ABSTRACT

The Upanisadic author challenges our ethical imaginations: Why is a guest – a stranger in the house – made up of fire? How does the imagery of fire help a Vedic householder behave in the appropriate way toward the one whom he does not know who crosses his threshold? Much of the study of ethical discourse in Hinduism has focused on the question of dharma, or moral law – a concept only fully developed in the later Vedic period. This chapter will begin by taking a more phenomenological approach, looking at the question of ethics from the levinasian standpoint of ‘being in the presence of an other.’ I will then set the Vedic stage, and introduce basic vocabulary. I will next move on to explore the basic Vedic idea of an ‘other’; finally, we will discuss some of the modes of encounter with an other, or stranger – both positive and negative in tone. overall, I want to add a phenomenological note to the very compelling recent discussions of the Vedic ‘other’ in early India.1 I also hope to add a more imagistic note to the idea of Hindu forms of ethics.2 If levinas is right in his emphasis on concrete, daily events as the basis of ethics, then Vedic India has much to tell us.
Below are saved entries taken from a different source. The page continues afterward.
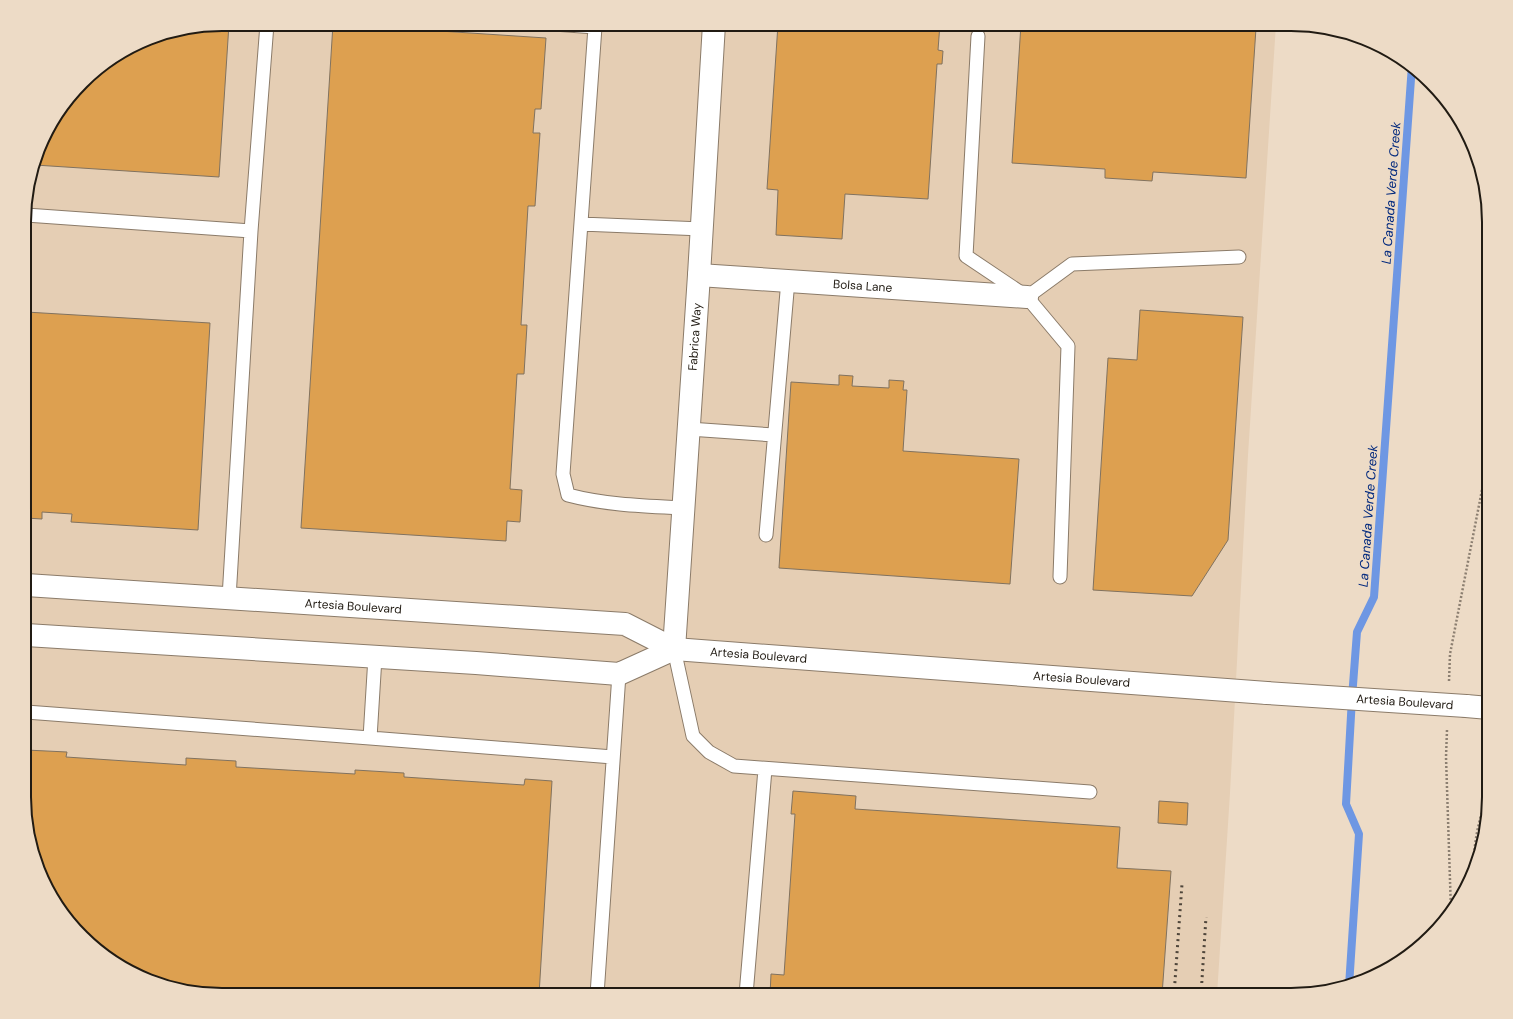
<svg xmlns="http://www.w3.org/2000/svg" width="1513" height="1019" font-family="'DM Sans',sans-serif">
  <style>
    .built { fill: #e5ceb4 }
    .lines { fill: none; stroke-linecap: round; stroke-linejoin: round }
    .stream { stroke: #6e97e3; stroke-width: 8 }
    .building { fill: #dda050; stroke: #81725f }
    .service-casing { stroke: #8b7b69; stroke-width: 15 }
    .minor-casing { stroke: #8b7b69; stroke-width: 24 }
    .secondary-casing { stroke: #8b7b69; stroke-width: 24 }
    .path { stroke: #8c7f71; stroke-width: 2.5; stroke-dasharray: 2 2; stroke-linecap: butt }
    .service { stroke: #fff; stroke-width: 13 }
    .minor { stroke: #fff; stroke-width: 22 }
    .secondary { stroke: #fff; stroke-width: 22 }
    .rail { stroke: #4f463b; stroke-width: 3; stroke-dasharray: 2 4; stroke-linecap: butt }
    .secondary-bridge-casing { stroke: #8b7b69; stroke-width: 24; stroke-linecap: butt }
    .secondary-bridge { stroke: #fff; stroke-width: 22 }
    .labels { text-anchor: middle; dominant-baseline: central; stroke-width: 3; stroke-linejoin: round; paint-order: stroke }
    .street-label { font-size: 12px; fill: #211b13; stroke: #eddbc6 }
    .water-label { font-size: 13px; font-style: italic; fill: #00287d; stroke: #eddbc6 }
    .rim { fill: none; stroke: #211b13; stroke-width: 2 }
  </style>
  <rect width="100%" height="100%" fill="#eddbc6"/>
  <path class="built" d="M222,24h1054l-28,431 -18,338 -13,202h-1007l-52,-11 -56,-30 -51,-58 -25,-74v-625l19,-63 46,-61 56,-34z"/>
  <g class="lines">
    <path class="stream" d="M1349,986l10,-152 -13,-30 6,-106 5,-66 17,-35 38,-532"/>
  </g>
  <path class="building" d="M222,24h7l-10,153 -184,-12 10,-31 46,-61 56,-34z
    M333,24l213,14 -5,71h-6l-2,24h7l-5,73h-7l-7,119h6l-3,49h-7l-7,115 12,1 -2,32 -13,-1 -1,20 -205,-13z
    M778,24h162l-2,26 5,1 -1,13h-5l-9,135 -83,-5 -3,45 -66,-4 2,-45 -11,-1z
    M1021,24h185l50,4 -10,150 -93,-6 -1,9 -47,-3v-9l-93,-6z
    M1140,310l103,7 -15,223 -36,56 -99,-6 15,-232 29,2z
    M26,312l184,11 -12,207 -127,-8 1,-8 -30,-2v7l-16,-1z
    M839,375l14,1 -1,10 37,2v-8l15,1 -1,9h4l-4,61 116,8 -9,125 -231,-16 12,-186 48,3z
    M26,750l41,2 -1,5 120,8v-7l50,3v6l119,7v-4l49,3v4l120,8 1,-6 27,2 -13,214h-329l-52,-11 -56,-30 -51,-58 -25,-74z
    M793,791l63,5 -1,13 265,18 -3,41 54,3 -9,124h-392l1,-21 13,1 11,-161h-4z
    M1159,801l29,2 -1,22 -29,-2z"/>
  <g class="lines">
    <defs>
      <path id="service" d="M554,24l41,3
        M601,24l-6,3 -32,447 5,21c38,10 76,11 116,13
        M978,36l-12,220 61,41 41,49 -8,231
        M26,215l225,16 16,-207
        M581,224l121,5
        M1027,297l45,-33 167,-7
        M689,429l85,6
        M766,535l22,-255
        M229,598l22,-367
        M674,649l19,87 16,16 25,14 356,26
        M26,712l344,26 5,-81
        M370,738l243,19
        M597,995l22,-321
        M746,995l19,-226"/>
      <g id="minor">
        <path id="s1" d="M699,275l328,22"/>
        <path id="s2" d="M674,649l25,-374 15,-251"/>
      </g>
      <g id="secondary">
        <path id="s3" d="M26,585l599,39 49,25 593,44"/>
        <path d="M26,635l450,28 143,11 55,-25"/>
        <path d="M1466,706l23,2"/>
      </g>
    </defs>
    <use href="#service" class="service-casing"/>
    <use href="#minor" class="minor-casing"/>
    <use href="#secondary" class="secondary-casing"/>
    <path class="path" d="M1449,681l1,-27 39,-200
      M1447,730l-1,27 5,154
      M1473,870c1,-26 5,-52 16,-76"/>
    <use href="#service" class="service"/>
    <use href="#minor" class="minor"/>
    <use href="#secondary" class="secondary"/>
    <path class="rail" d="M1174,995l8,-111
      M1201,995l5,-78"/>
    <defs>
      <g id="secondary-bridge">
        <path id="s4" d="M1267,693l199,13"/>
      </g>
    </defs>
    <use href="#secondary-bridge" class="secondary-bridge-casing"/>
    <use href="#secondary-bridge" class="secondary-bridge"/>
  </g>
  <g class="labels">
    <g class="street-label">
      <text stroke="none"><textPath href="#s1" startOffset="164">Bolsa Lane</textPath></text>
      <text stroke="none"><textPath href="#s2" startOffset="313">Fabrica Way</textPath></text>
      <text stroke="none"><textPath href="#s3" startOffset="328">Artesia Boulevard</textPath></text>
      <text stroke="none"><textPath href="#s3" startOffset="740">Artesia Boulevard</textPath></text>
      <text stroke="none"><textPath href="#s3" startOffset="1064">Artesia Boulevard</textPath></text>
      <text stroke="none"><textPath href="#s4" startOffset="138">Artesia Boulevard</textPath></text>
    </g>
    <g class="water-label">
      <text transform="translate(1391 193) rotate(-86)">La Canada Verde Creek</text>
      <text transform="translate(1368 516) rotate(-86)">La Canada Verde Creek</text>
    </g>
  </g>
  <path d="M0 0H1513V1019H0ZM222 31H1291A191 191 0 0 1 1482 222V797A191 191 0 0 1 1291 988H222A191 191 0 0 1 31 797V222A191 191 0 0 1 222 31Z" fill="#eddbc6" fill-rule="evenodd"/>
  <path class="rim" d="M222 31H1291A191 191 0 0 1 1482 222V797A191 191 0 0 1 1291 988H222A191 191 0 0 1 31 797V222A191 191 0 0 1 222 31Z"/>
</svg>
This discussion also assumes a ‘soft’ relativism, in which Vedic forms of ethics might be loosely recognizable and translatable across cultures, but also having their own particular characters and vocabularies which are unique to

the periods and the religious cultures in which they occur. I do not embrace a ‘hard’ relativism, for I am philosophically committed to the idea of responsible comparison as part of the human scholarly enterprise.3 I also assume moral complexity at every moment of Vedic history; as in all moments of history, erasures of the other exist side by side with acknowledgments of the other.